Adding some beautiful Adirondack chairs to your outdoor space can add charm and style to the area. Most people love this style of chair so if you are going to add them to your own outdoor space, be sure to add more than one or everyone will be fighting over the same chair!
Classic Adirondack chairs were made of wood and are usually very sturdy but wood can weather over time. If you have a few chairs that need new life or you have found some Adirondack chairs that someone else wants to get rid of you can restore them to like new appearance with a little bit of patience and elbow grease.

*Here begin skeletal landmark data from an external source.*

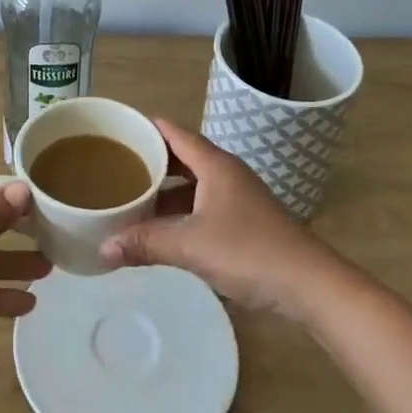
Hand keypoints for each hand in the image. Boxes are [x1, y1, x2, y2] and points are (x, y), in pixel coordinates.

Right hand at [99, 120, 341, 319]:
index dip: (145, 128)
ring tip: (130, 199)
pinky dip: (179, 212)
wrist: (309, 284)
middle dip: (149, 161)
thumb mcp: (191, 245)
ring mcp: (237, 198)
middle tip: (114, 168)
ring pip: (191, 185)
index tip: (116, 130)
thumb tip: (102, 247)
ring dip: (164, 191)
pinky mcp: (243, 222)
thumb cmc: (249, 251)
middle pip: (181, 157)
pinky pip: (201, 206)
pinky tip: (161, 230)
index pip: (174, 133)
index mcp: (215, 165)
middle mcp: (226, 174)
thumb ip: (146, 242)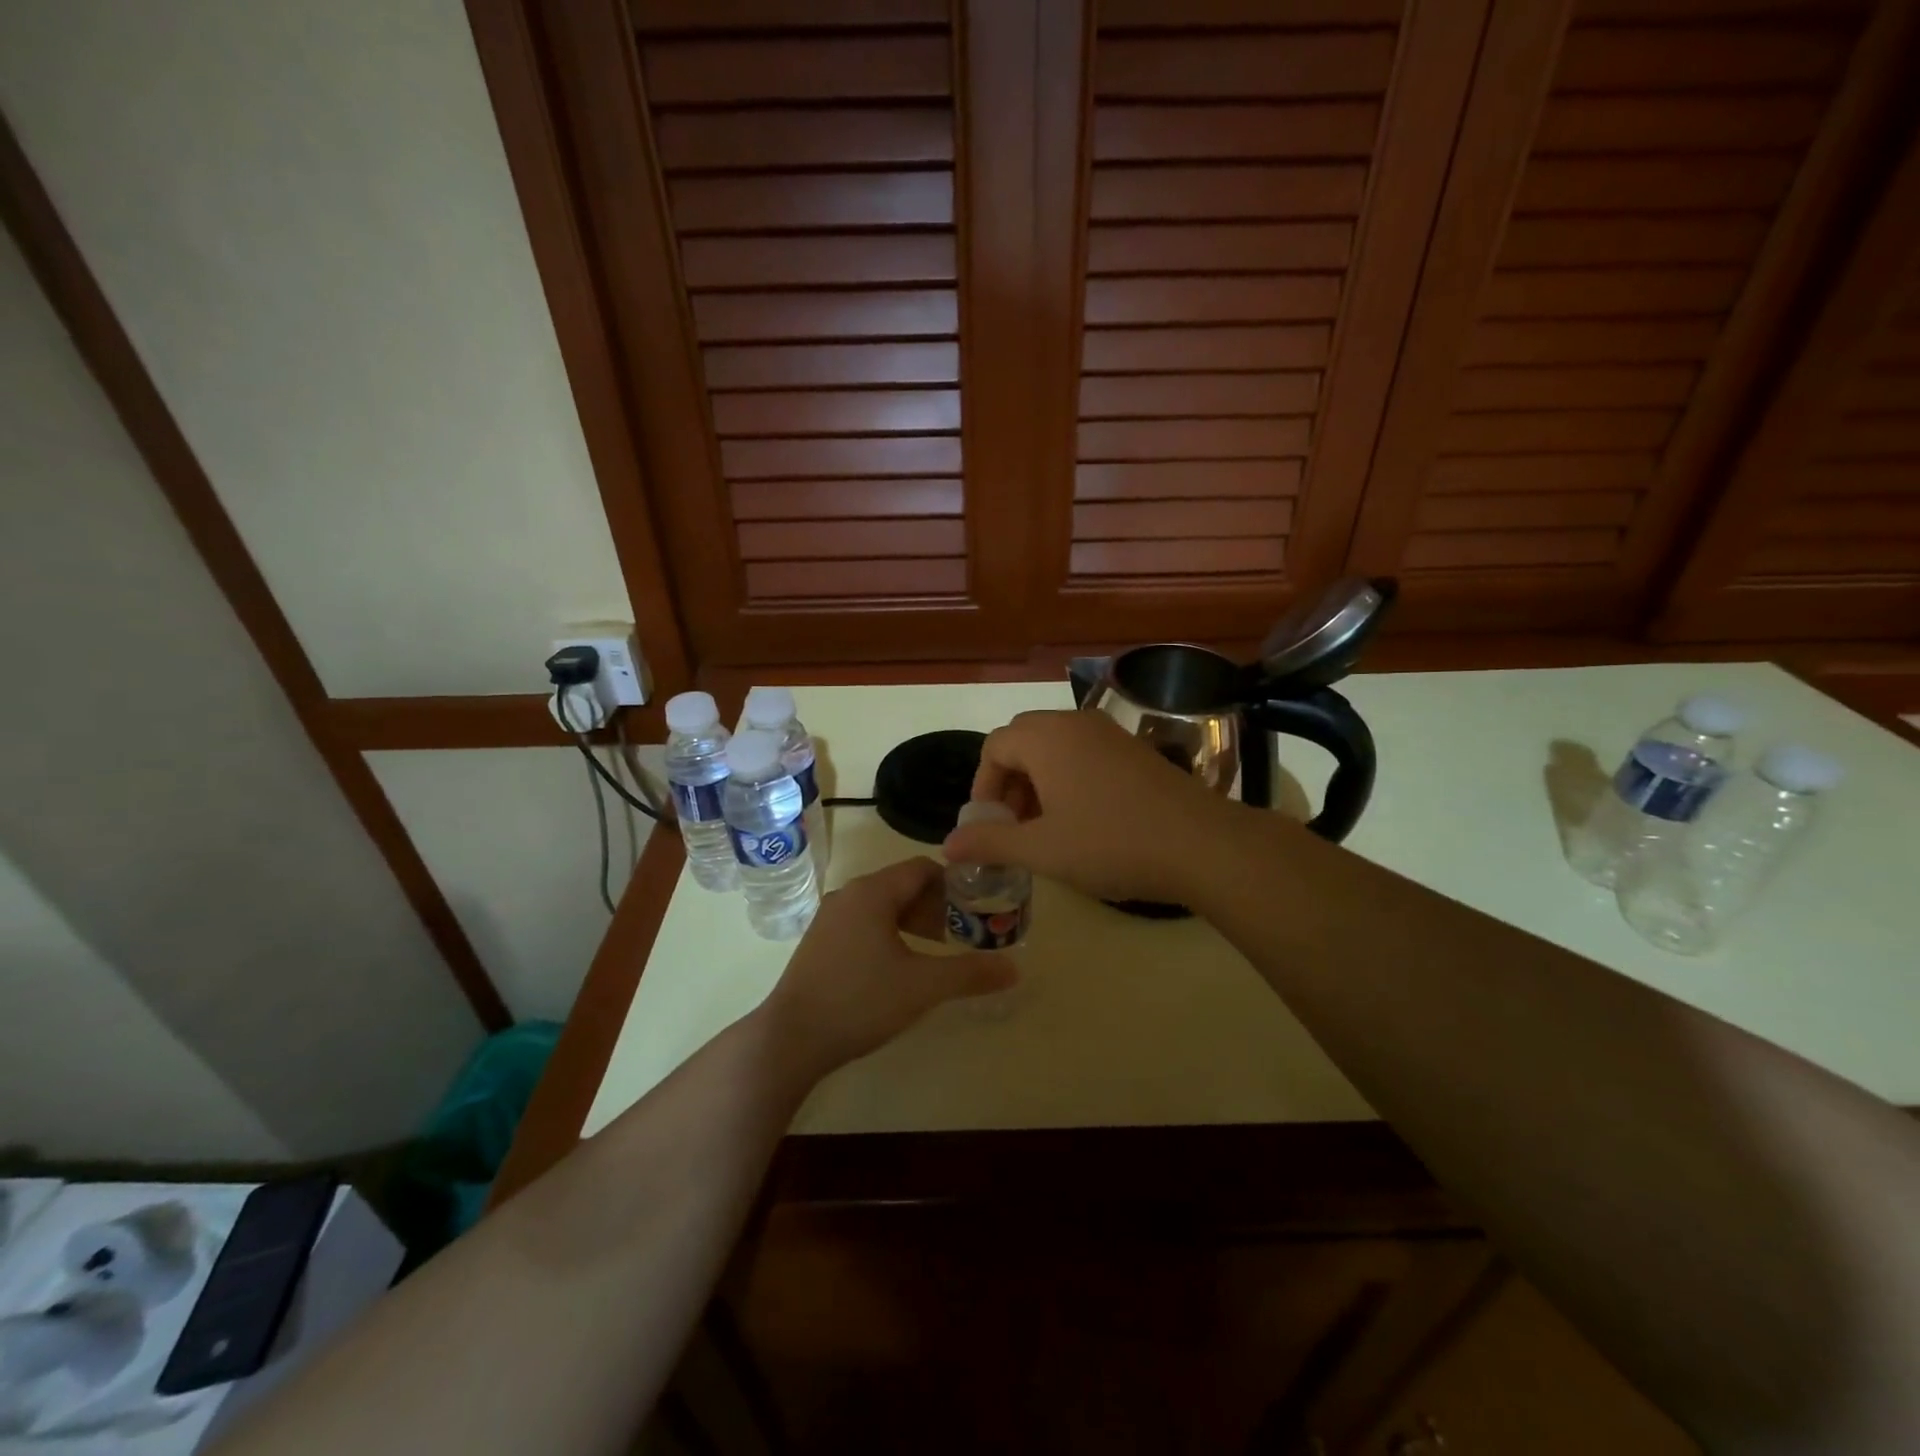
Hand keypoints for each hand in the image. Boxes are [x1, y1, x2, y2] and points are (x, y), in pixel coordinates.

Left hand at [757, 858, 1015, 1081]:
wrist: (791, 1039)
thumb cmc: (860, 1001)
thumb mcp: (923, 987)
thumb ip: (970, 973)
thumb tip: (1015, 968)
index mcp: (872, 892)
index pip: (922, 868)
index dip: (954, 882)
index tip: (978, 905)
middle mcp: (849, 895)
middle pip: (903, 886)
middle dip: (936, 905)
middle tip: (963, 932)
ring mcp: (830, 918)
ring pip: (883, 906)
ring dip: (914, 921)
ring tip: (937, 949)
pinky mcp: (820, 942)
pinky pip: (864, 923)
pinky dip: (889, 933)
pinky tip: (900, 965)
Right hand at [942, 709, 1241, 903]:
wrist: (1201, 844)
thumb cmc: (1111, 843)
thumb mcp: (1042, 849)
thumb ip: (990, 843)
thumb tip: (948, 845)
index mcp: (1046, 738)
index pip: (994, 747)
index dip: (982, 786)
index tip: (989, 826)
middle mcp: (1075, 723)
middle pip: (1022, 741)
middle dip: (1009, 783)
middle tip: (1014, 826)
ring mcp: (1109, 733)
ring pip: (1055, 748)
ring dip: (1038, 782)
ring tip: (1046, 828)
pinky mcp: (1134, 750)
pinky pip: (1084, 754)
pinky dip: (1068, 779)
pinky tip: (1083, 821)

If there is major structural damage, you may not be able to do much unless you are an experienced carpenter, but for cosmetic weathering and even chairs that have some cracks or holes in them, you can fix those problems and have chairs that people will think you bought brand new. This article will provide the steps for you to restore and repaint wooden Adirondack chairs. The process is not complicated but it does take a little time so don’t rush through the process.
- Repair any cracks and holes – The first thing you want to do is examine the chairs carefully, looking for any cracks, holes, or damaged boards. You can also look for missing hardware. If you find missing hardware, replace it. Once you have located any cracks or holes, patch them with wood filler and let dry thoroughly.
- Time for Sanding – Once you have repairs any cracks and holes it’s time to sand the entire surface area of the chairs. The objective of sanding is to remove old paint, stain, and imperfections that have developed over time. Sanding will smooth the wood grain as well.
Most people use a power sander with a finger attachment so you can get between the slats. Don’t forget to wear eye protection while sanding and use a dust mask. Once you are finished sanding, wipe the chair down thoroughly to get rid of all the dust. This will need to be done BEFORE the next step.
- Priming the Wood – Priming the chair before you paint it is very important. Priming will protect the wood and give the paint a smooth surface to adhere to. A good priming job will prolong the time between having to repaint your chairs. The easiest method for priming is to use a spray primer. They cut down on the amount of equipment needed and they are simple to use.
Apply the primer to the bottom and top of the chairs. Make sure you have applied plenty of primer to the seating area as this gets the most wear. Keep in mind that once you have applied the primer the wood grain will be rough and need a second sanding but this sanding will go much faster than the first one.
Use a fine-grit sanding block or sponge and take extra time sanding the seat and armrests so people don’t get splinters. Once you have completed the second sanding, wipe the entire chair down again to get rid of the dust.
- Painting your Adirondack chairs – Now it’s time to paint your chairs. Place a drop cloth on the ground where you will be painting. A tarp will work fine as well. Clean the entire chair with a damp rag and mild household cleaner. Rinse the cleaner out of the rag and wipe the chair again with just a damp rag. Let the chair air dry thoroughly. Make sure the chair doesn’t need any hardware tightened and correct any that do before you start painting. Stir your paint with a paint stick and then pour a small amount into your paint tray.
Start painting the underside of the chair first including the exposed areas between the wooden slats. (Turn the chair upside down before you begin painting.) Use the paint brush to get any drips that reach the top of the chair. Continue painting until the whole underside is painted. This includes where the legs meet the ground. Carefully flip the chair over and paint all areas of the top. Don’t forget in between the slats.
Once the entire chair is painted, top and bottom, let it dry thoroughly. You may want to wait 12-24 hours before adding a second coat of paint. Spray paint is not recommended for painting wood chairs because it is not usually thick enough to create a solid, uniform color. If the paint you used requires a sealant that will be the next step but not all paint does so check the label on your paint can before bothering with sealing. If you have extreme weather conditions in your area you may want to consider sealing anyway to extend the time between paint jobs.